Answer
The surface area is $S = \frac{{64\pi }}{3}$.
Work Step by Step
We have
$x\left( t \right) = t - \sin t$, ${\ \ \ }$ $x'\left( t \right) = 1 - \cos t$,
$y\left( t \right) = 1 - \cos t$, ${\ \ \ }$ $y'\left( t \right) = \sin t$.
The $x$-interval for one arch of the cycloid is $0 \le x \le 2\pi $ as is shown in Figure 25 of Exercise 97 (Section 12.1). The corresponding $t$-interval is $0 \le x \le 2\pi $.

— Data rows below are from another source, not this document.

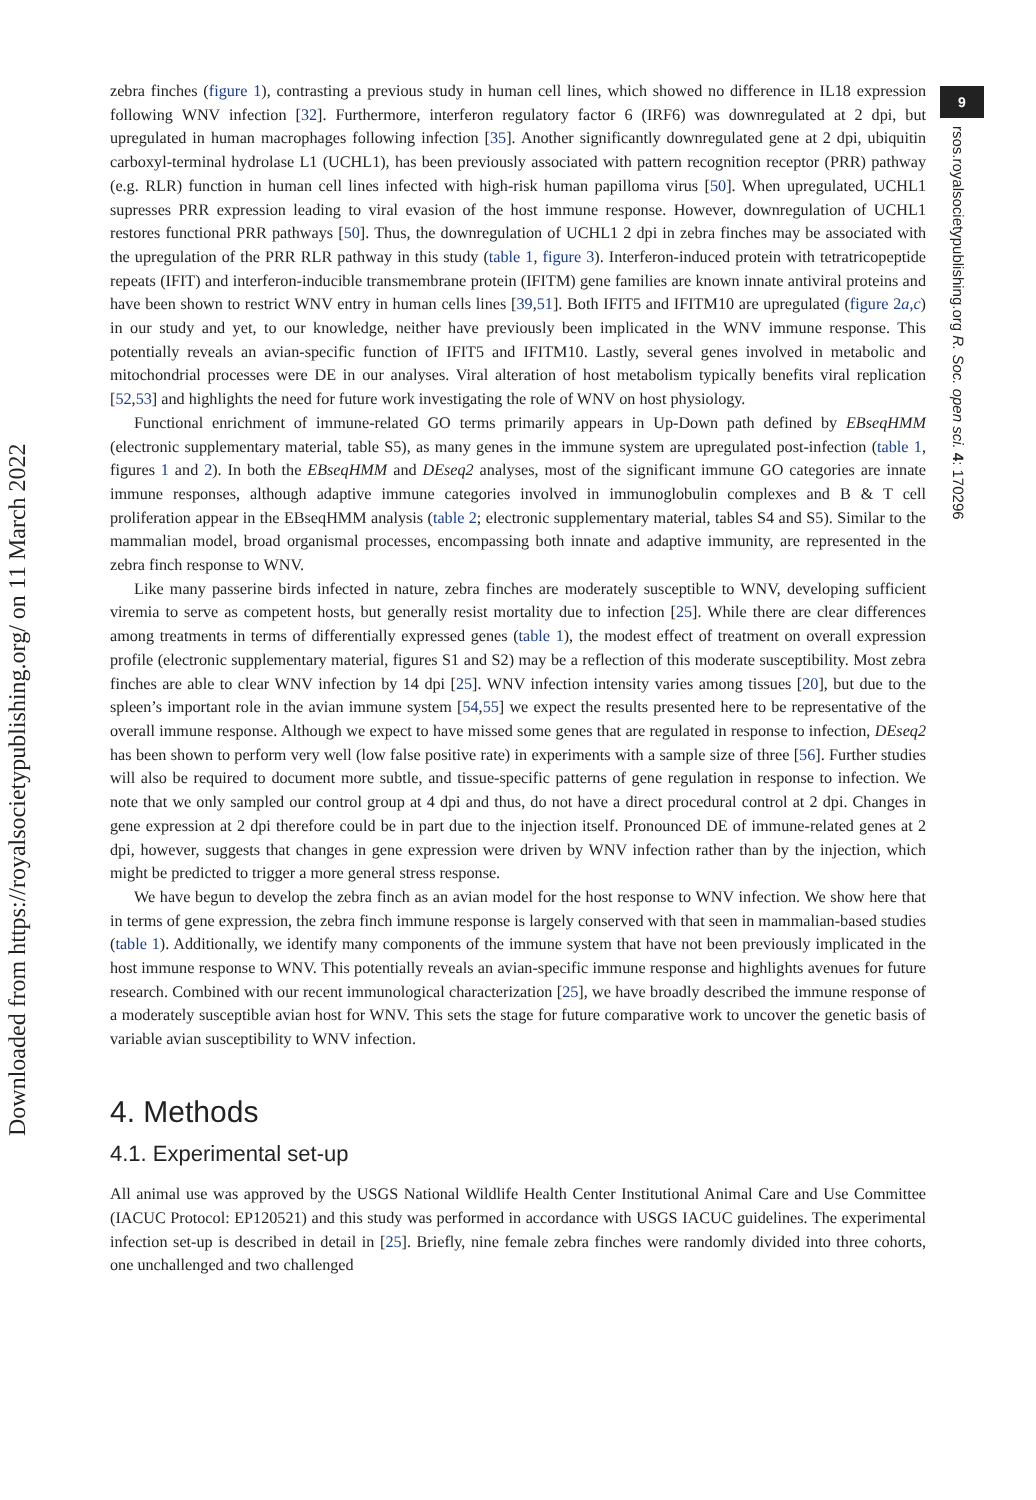Downloaded from https://royalsocietypublishing.org/ on 11 March 2022
9
rsos.royalsocietypublishing.org R. Soc. open sci. 4: 170296
zebra finches (figure 1), contrasting a previous study in human cell lines, which showed no difference in IL18 expression following WNV infection [32]. Furthermore, interferon regulatory factor 6 (IRF6) was downregulated at 2 dpi, but upregulated in human macrophages following infection [35]. Another significantly downregulated gene at 2 dpi, ubiquitin carboxyl-terminal hydrolase L1 (UCHL1), has been previously associated with pattern recognition receptor (PRR) pathway (e.g. RLR) function in human cell lines infected with high-risk human papilloma virus [50]. When upregulated, UCHL1 supresses PRR expression leading to viral evasion of the host immune response. However, downregulation of UCHL1 restores functional PRR pathways [50]. Thus, the downregulation of UCHL1 2 dpi in zebra finches may be associated with the upregulation of the PRR RLR pathway in this study (table 1, figure 3). Interferon-induced protein with tetratricopeptide repeats (IFIT) and interferon-inducible transmembrane protein (IFITM) gene families are known innate antiviral proteins and have been shown to restrict WNV entry in human cells lines [39,51]. Both IFIT5 and IFITM10 are upregulated (figure 2a,c) in our study and yet, to our knowledge, neither have previously been implicated in the WNV immune response. This potentially reveals an avian-specific function of IFIT5 and IFITM10. Lastly, several genes involved in metabolic and mitochondrial processes were DE in our analyses. Viral alteration of host metabolism typically benefits viral replication [52,53] and highlights the need for future work investigating the role of WNV on host physiology.
Functional enrichment of immune-related GO terms primarily appears in Up-Down path defined by EBseqHMM (electronic supplementary material, table S5), as many genes in the immune system are upregulated post-infection (table 1, figures 1 and 2). In both the EBseqHMM and DEseq2 analyses, most of the significant immune GO categories are innate immune responses, although adaptive immune categories involved in immunoglobulin complexes and B & T cell proliferation appear in the EBseqHMM analysis (table 2; electronic supplementary material, tables S4 and S5). Similar to the mammalian model, broad organismal processes, encompassing both innate and adaptive immunity, are represented in the zebra finch response to WNV.
Like many passerine birds infected in nature, zebra finches are moderately susceptible to WNV, developing sufficient viremia to serve as competent hosts, but generally resist mortality due to infection [25]. While there are clear differences among treatments in terms of differentially expressed genes (table 1), the modest effect of treatment on overall expression profile (electronic supplementary material, figures S1 and S2) may be a reflection of this moderate susceptibility. Most zebra finches are able to clear WNV infection by 14 dpi [25]. WNV infection intensity varies among tissues [20], but due to the spleen’s important role in the avian immune system [54,55] we expect the results presented here to be representative of the overall immune response. Although we expect to have missed some genes that are regulated in response to infection, DEseq2 has been shown to perform very well (low false positive rate) in experiments with a sample size of three [56]. Further studies will also be required to document more subtle, and tissue-specific patterns of gene regulation in response to infection. We note that we only sampled our control group at 4 dpi and thus, do not have a direct procedural control at 2 dpi. Changes in gene expression at 2 dpi therefore could be in part due to the injection itself. Pronounced DE of immune-related genes at 2 dpi, however, suggests that changes in gene expression were driven by WNV infection rather than by the injection, which might be predicted to trigger a more general stress response.
We have begun to develop the zebra finch as an avian model for the host response to WNV infection. We show here that in terms of gene expression, the zebra finch immune response is largely conserved with that seen in mammalian-based studies (table 1). Additionally, we identify many components of the immune system that have not been previously implicated in the host immune response to WNV. This potentially reveals an avian-specific immune response and highlights avenues for future research. Combined with our recent immunological characterization [25], we have broadly described the immune response of a moderately susceptible avian host for WNV. This sets the stage for future comparative work to uncover the genetic basis of variable avian susceptibility to WNV infection.
4. Methods
4.1. Experimental set-up
All animal use was approved by the USGS National Wildlife Health Center Institutional Animal Care and Use Committee (IACUC Protocol: EP120521) and this study was performed in accordance with USGS IACUC guidelines. The experimental infection set-up is described in detail in [25]. Briefly, nine female zebra finches were randomly divided into three cohorts, one unchallenged and two challenged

By Eq. (4) of Theorem 3, the surface obtained by rotating $c\left(t\right)$ about the $x$-axis for $0 \le x \le 2\pi $ has surface area:
$S = 2\pi \mathop \smallint \limits_0^{2\pi } \left( {1 - \cos t} \right)\sqrt {{{\left( {1 - \cos t} \right)}^2} + {{\left( {\sin t} \right)}^2}} {\rm{d}}t$
$S = 2\pi \mathop \smallint \limits_0^{2\pi } \left( {1 - \cos t} \right)\sqrt {2\left( {1 - \cos t} \right)} {\rm{d}}t$
$S = 2\sqrt 2 \pi \mathop \smallint \limits_0^{2\pi } {\left( {1 - \cos t} \right)^{3/2}}{\rm{d}}t$
Since $2{\sin ^2}\frac{t}{2} = 1 - \cos t$, we get
$S = 2\sqrt 2 \pi \left( {{2^{3/2}}} \right)\mathop \smallint \limits_0^{2\pi } {\sin ^3}\frac{t}{2}{\rm{d}}t$
$S = 8\pi \mathop \smallint \limits_0^{2\pi } {\sin ^3}\frac{t}{2}{\rm{d}}t$.

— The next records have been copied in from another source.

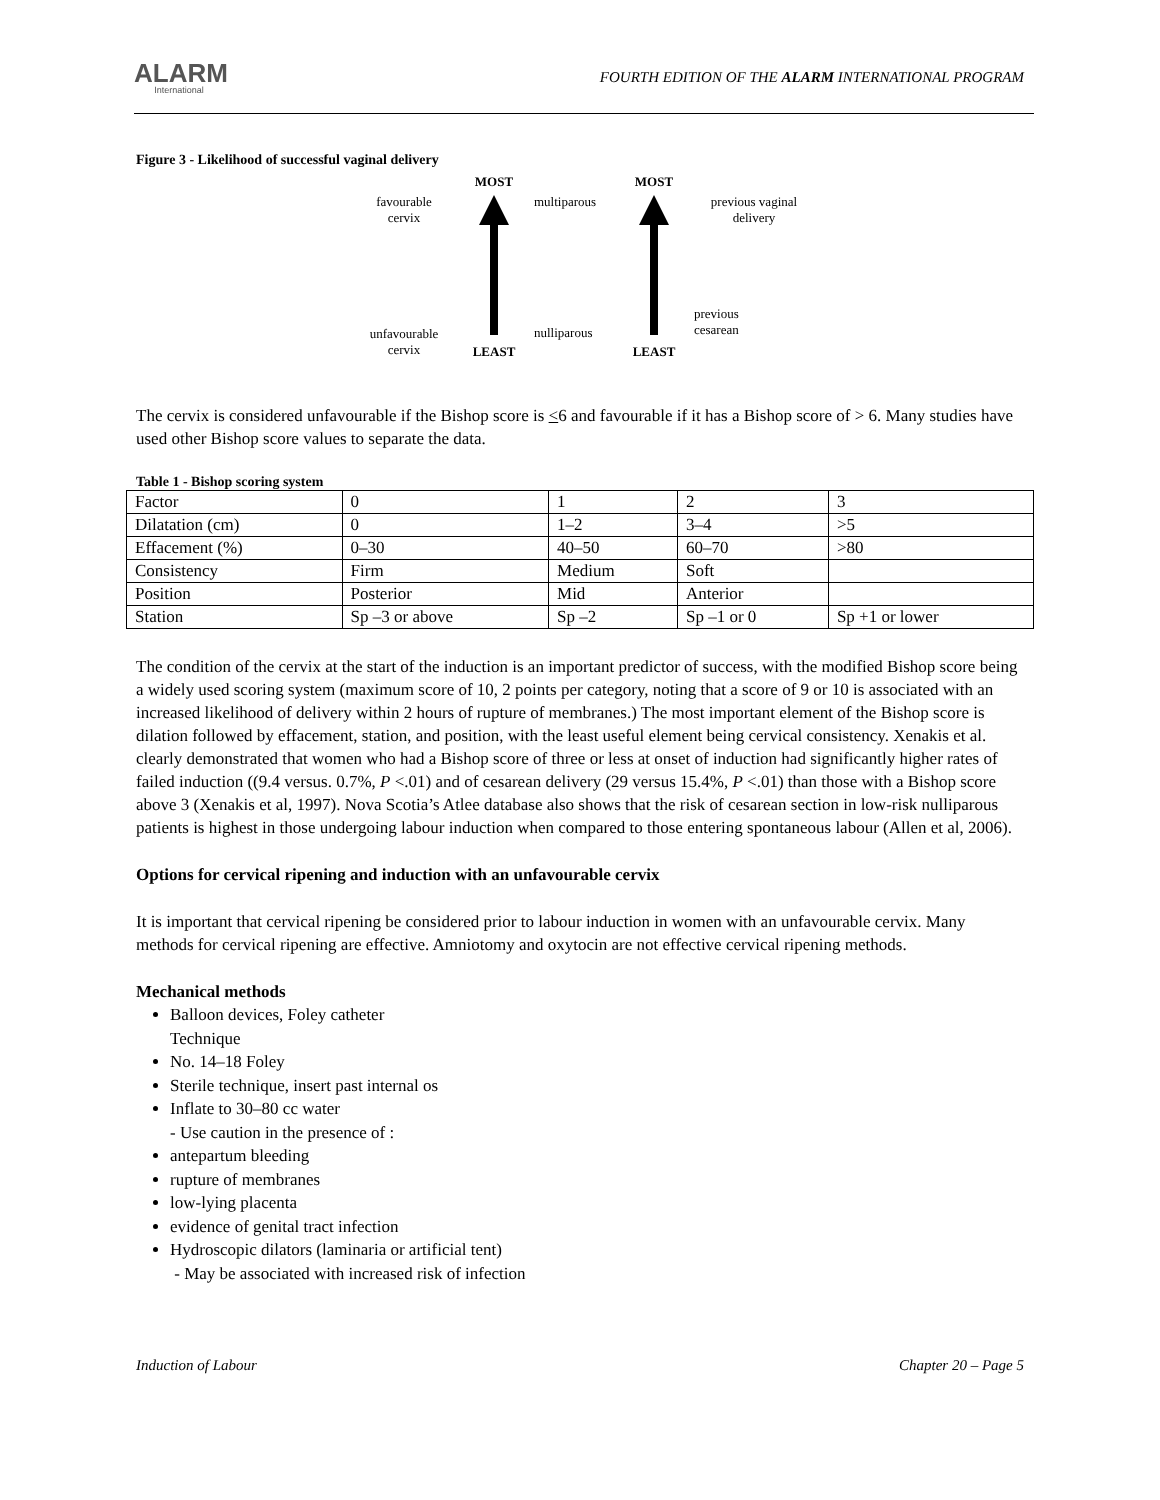ALARM
International
FOURTH EDITION OF THE ALARM INTERNATIONAL PROGRAM
Figure 3 - Likelihood of successful vaginal delivery
favourable
cervix
unfavourable
cervix
MOST
LEAST
multiparous
nulliparous
MOST
LEAST
previous vaginal
delivery
previous
cesarean
The cervix is considered unfavourable if the Bishop score is <6 and favourable if it has a Bishop score of > 6. Many studies have used other Bishop score values to separate the data.
Table 1 - Bishop scoring system
| Factor | 0 | 1 | 2 | 3 |
| Dilatation (cm) | 0 | 1–2 | 3–4 | >5 |
| Effacement (%) | 0–30 | 40–50 | 60–70 | >80 |
| Consistency | Firm | Medium | Soft | |
| Position | Posterior | Mid | Anterior | |
| Station | Sp –3 or above | Sp –2 | Sp –1 or 0 | Sp +1 or lower |
The condition of the cervix at the start of the induction is an important predictor of success, with the modified Bishop score being a widely used scoring system (maximum score of 10, 2 points per category, noting that a score of 9 or 10 is associated with an increased likelihood of delivery within 2 hours of rupture of membranes.) The most important element of the Bishop score is dilation followed by effacement, station, and position, with the least useful element being cervical consistency. Xenakis et al. clearly demonstrated that women who had a Bishop score of three or less at onset of induction had significantly higher rates of failed induction ((9.4 versus. 0.7%, P <.01) and of cesarean delivery (29 versus 15.4%, P <.01) than those with a Bishop score above 3 (Xenakis et al, 1997). Nova Scotia’s Atlee database also shows that the risk of cesarean section in low-risk nulliparous patients is highest in those undergoing labour induction when compared to those entering spontaneous labour (Allen et al, 2006).
Options for cervical ripening and induction with an unfavourable cervix
It is important that cervical ripening be considered prior to labour induction in women with an unfavourable cervix. Many methods for cervical ripening are effective. Amniotomy and oxytocin are not effective cervical ripening methods.
Mechanical methods
Balloon devices, Foley catheter
Technique
No. 14–18 Foley
Sterile technique, insert past internal os
Inflate to 30–80 cc water
- Use caution in the presence of :
antepartum bleeding
rupture of membranes
low-lying placenta
evidence of genital tract infection
Hydroscopic dilators (laminaria or artificial tent)
- May be associated with increased risk of infection
Induction of Labour Chapter 20 – Page 5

Let $u = \frac{t}{2}$. So, $du = \frac{1}{2}dt$. The integral becomes
$S = 16\pi \mathop \smallint \limits_0^\pi {\sin ^3}u{\rm{d}}u$.

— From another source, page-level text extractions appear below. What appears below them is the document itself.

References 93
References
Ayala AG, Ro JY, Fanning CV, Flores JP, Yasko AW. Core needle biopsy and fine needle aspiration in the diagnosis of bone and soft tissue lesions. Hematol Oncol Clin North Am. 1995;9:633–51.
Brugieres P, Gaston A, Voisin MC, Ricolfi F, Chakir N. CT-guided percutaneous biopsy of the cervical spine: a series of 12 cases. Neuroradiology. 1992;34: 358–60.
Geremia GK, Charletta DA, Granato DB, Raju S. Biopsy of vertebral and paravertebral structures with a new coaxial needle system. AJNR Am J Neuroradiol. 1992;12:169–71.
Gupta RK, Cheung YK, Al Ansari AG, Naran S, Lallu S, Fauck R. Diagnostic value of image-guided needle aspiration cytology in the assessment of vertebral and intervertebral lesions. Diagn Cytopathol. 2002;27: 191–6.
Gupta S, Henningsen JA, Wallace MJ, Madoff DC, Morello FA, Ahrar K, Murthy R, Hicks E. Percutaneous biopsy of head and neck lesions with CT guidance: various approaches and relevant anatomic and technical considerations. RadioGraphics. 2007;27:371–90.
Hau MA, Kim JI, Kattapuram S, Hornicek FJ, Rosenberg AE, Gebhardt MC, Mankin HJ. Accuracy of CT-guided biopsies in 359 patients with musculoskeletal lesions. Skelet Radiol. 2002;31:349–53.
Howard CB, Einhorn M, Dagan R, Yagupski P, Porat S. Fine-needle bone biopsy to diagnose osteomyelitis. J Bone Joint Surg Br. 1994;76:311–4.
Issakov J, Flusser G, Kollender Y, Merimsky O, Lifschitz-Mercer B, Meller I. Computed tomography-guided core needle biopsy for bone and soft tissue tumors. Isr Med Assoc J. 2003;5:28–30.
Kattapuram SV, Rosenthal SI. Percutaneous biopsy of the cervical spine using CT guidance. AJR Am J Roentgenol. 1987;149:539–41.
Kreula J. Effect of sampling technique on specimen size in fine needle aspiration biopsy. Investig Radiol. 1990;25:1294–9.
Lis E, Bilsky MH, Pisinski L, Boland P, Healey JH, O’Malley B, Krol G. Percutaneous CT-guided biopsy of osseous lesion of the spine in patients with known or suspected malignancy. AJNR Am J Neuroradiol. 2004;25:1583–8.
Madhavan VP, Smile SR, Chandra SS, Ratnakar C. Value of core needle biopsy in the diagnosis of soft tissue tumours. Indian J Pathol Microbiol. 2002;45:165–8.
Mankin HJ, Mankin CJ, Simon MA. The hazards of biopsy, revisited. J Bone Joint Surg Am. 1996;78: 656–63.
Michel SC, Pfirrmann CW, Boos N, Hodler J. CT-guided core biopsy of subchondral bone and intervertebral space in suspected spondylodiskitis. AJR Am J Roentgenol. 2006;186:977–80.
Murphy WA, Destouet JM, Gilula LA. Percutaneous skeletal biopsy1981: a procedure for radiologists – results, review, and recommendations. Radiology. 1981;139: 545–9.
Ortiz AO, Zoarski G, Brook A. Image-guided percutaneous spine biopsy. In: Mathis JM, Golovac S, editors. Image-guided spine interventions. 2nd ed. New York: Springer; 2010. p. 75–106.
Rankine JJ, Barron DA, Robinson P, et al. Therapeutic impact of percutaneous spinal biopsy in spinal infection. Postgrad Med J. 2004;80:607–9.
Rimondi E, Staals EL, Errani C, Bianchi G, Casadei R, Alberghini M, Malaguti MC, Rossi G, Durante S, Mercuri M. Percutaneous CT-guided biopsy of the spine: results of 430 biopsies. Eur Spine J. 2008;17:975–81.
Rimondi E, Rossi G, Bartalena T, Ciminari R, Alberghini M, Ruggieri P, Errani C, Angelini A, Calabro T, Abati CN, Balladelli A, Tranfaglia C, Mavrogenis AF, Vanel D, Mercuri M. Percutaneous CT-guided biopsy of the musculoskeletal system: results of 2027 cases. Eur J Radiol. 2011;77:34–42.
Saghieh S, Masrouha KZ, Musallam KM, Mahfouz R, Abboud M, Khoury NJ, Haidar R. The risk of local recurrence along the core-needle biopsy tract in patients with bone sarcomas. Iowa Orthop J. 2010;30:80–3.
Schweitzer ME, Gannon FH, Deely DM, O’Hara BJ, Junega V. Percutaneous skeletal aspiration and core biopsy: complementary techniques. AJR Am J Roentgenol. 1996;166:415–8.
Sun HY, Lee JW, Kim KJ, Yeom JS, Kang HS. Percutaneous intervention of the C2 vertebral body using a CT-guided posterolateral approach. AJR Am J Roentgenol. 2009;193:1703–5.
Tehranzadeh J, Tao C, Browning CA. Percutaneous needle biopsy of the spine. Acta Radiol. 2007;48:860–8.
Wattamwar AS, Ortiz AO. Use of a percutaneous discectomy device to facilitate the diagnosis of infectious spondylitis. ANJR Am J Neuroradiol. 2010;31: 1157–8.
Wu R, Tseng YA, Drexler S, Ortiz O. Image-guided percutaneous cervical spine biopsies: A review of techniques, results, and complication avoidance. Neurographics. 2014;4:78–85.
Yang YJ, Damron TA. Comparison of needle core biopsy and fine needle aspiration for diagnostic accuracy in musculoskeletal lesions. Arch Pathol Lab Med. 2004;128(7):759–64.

Note that this integral has been evaluated in Example 1 of Section 8.2 (page 397), that is:
$\smallint {\sin ^3}x{\rm{d}}x = \frac{{{{\cos }^3}x}}{3} - \cos x + C$
So,
$S = 16\pi \left( {\frac{{{{\cos }^3}x}}{3} - \cos x} \right)|_0^\pi = 16\pi \left( { - \frac{1}{3} + 1 - \frac{1}{3} + 1} \right) = \frac{{64\pi }}{3}$.